*Your goal:*
Tally the lines below that include the string "pitch". Reply with the total only.

*Data for the task:*

________

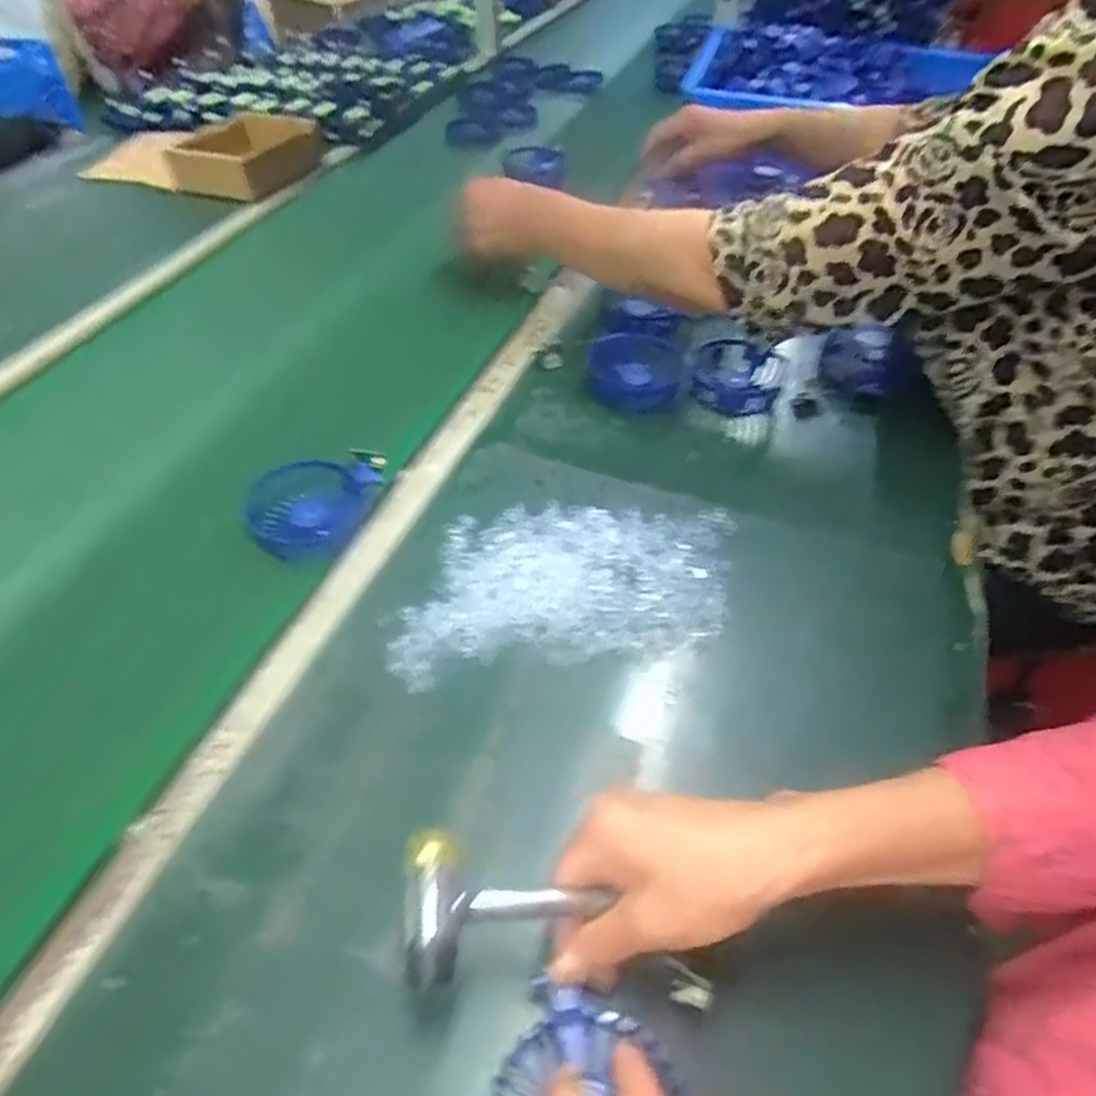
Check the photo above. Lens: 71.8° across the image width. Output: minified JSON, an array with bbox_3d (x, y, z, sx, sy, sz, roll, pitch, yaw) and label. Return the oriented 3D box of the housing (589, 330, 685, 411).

________

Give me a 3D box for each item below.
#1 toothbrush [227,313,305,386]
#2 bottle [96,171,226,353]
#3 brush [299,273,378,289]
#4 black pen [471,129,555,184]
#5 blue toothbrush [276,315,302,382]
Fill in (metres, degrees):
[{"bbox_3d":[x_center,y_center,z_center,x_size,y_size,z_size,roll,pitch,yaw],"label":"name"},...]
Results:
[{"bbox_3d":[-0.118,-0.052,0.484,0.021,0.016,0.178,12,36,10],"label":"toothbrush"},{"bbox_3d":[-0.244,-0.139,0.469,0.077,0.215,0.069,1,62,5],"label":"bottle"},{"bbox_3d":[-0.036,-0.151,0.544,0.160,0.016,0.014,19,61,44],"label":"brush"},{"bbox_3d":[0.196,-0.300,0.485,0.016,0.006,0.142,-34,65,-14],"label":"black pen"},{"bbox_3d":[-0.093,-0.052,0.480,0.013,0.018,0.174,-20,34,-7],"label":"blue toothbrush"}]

________

*Answer section:*
2